### Activity
Beginning at the line containing "Page size: 1241x1754.", output every line to the end of the data below exactly as it appears.

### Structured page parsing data
/---
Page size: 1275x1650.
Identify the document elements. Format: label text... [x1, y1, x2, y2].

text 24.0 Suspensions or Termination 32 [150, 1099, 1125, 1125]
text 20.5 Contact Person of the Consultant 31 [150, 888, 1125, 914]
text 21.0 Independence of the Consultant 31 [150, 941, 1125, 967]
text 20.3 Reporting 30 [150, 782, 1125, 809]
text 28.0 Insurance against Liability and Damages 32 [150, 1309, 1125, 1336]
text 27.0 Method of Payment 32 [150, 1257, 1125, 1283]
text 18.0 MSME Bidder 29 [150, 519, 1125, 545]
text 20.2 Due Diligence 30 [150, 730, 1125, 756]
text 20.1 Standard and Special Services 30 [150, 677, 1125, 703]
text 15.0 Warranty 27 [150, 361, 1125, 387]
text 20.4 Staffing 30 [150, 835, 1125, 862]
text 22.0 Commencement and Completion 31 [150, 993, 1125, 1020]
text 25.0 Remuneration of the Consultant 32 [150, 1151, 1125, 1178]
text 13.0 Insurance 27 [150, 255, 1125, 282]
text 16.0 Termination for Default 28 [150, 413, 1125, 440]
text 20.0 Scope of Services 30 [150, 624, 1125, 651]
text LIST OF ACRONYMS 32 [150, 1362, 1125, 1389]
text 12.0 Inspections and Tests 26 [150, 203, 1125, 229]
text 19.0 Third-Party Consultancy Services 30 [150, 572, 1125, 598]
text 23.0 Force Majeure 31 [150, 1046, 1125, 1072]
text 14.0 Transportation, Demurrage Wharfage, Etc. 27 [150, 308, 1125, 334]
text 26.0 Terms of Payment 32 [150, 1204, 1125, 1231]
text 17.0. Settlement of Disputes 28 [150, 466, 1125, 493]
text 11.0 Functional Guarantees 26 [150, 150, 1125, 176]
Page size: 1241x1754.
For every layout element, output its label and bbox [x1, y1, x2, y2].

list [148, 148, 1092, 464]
\---
### Response to the task
Page size: 1241x1754.
For every layout element, output its label and bbox [x1, y1, x2, y2].

list [148, 148, 1092, 464]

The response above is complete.